As my brain does not work like it used to do...
I just want to thank you again...and hopefully when i decide what to write about..If i could drop you a message and if you could maybe have a read of it and then just tell me your honest opinion what you think about it...If im heading in the right or wrong direction...lol...
I would really appreciate it....And same to you to if you want to have chat about anythin any time... then im here too...As soon as i get signed up on here ill drop you a mesage to let you know..
Thanks so so so Much...You are a great person and please keep doing what you are doing..As you may not realise that you have helped alot of people...Not everyone is going to comment on your Hub after they have read it...
So Keep up the fantastic work...Your a real star..
Please take care of yourself and Hopefully we will chat again soon....I would really like that...
All my love..
Misspinky...x X x...x X x....x X x..
Dear Anita,
I know you wrote this awhile back, but I am new to Hubpages and also have fibromyalgia.

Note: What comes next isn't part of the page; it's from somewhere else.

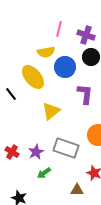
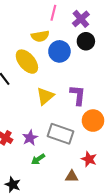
purple cross: (86, 35) -> (81, 19), turned 30
purple L-shape: (85, 94) -> (78, 95), moved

It is a horrible, horrible thing! Try not to get depressed. You are not alone. There are so many of us out there that go through the same things. Just wake up everyday knowing that no matter what, you are obviously stronger than this mystery illness. Take joy in your children-when you are in pain, think of the funny things they have done over the years. Soon, you will be laughing in spite of the pain.
When my mom was alive she would always say, "Offer it up for the souls in Purgatory". I used to make fun of her all the time for that statement and even now when I am in pain, her voice is in my head saying that line over and over. It still makes me laugh, but sometimes I wonder if that belief she had helped her before she died. She had stage 4 breast cancer; it was everywhere and I know that her pain had to be unbearable! After she died I went into her house and found so many unopened containers of pain meds, I couldn't believe it. Apparently, she never took what was prescribed for her pain. She was definitely stronger than I am, because I am a wuss when it comes to pain.

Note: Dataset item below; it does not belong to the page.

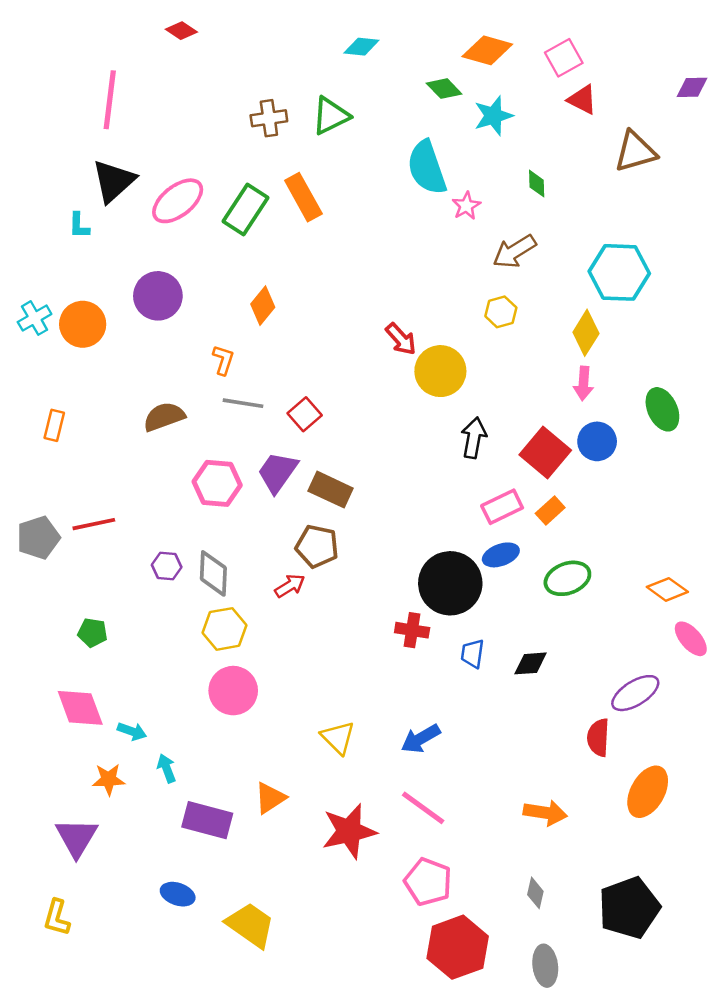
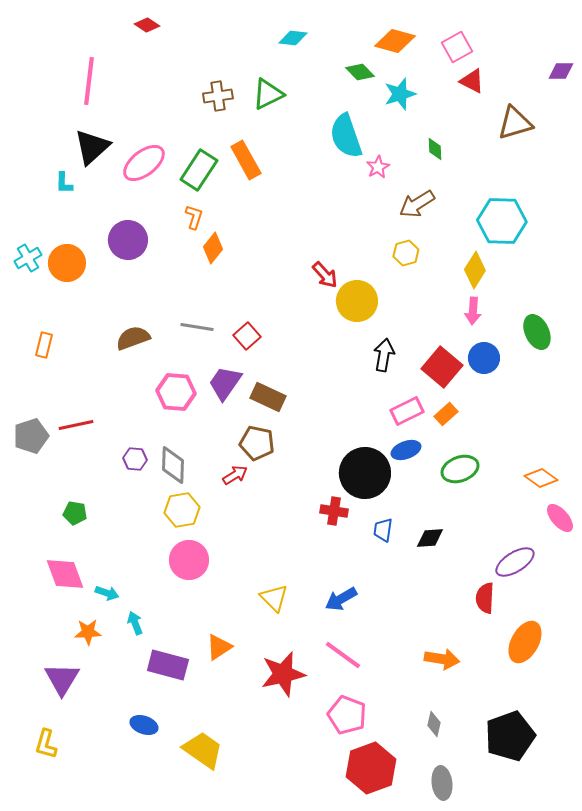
orange L-shape: (223, 360) -> (194, 217), moved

I guess what I am saying is- try to focus on the funny things that happen every day, in spite of the pain.









Enlydia Listener Level 6 Commenter 2 years ago
Chronic Pain and Fatigue is horrible...if you live close to me, I would gladly offer you some free reflexology treatments...I also do guided imagery...which I have written about in some of my articles...you can sort of get an idea of my style by reading them...I recommend Guided Imagery for Celebration. Blessings...you really are a survivor!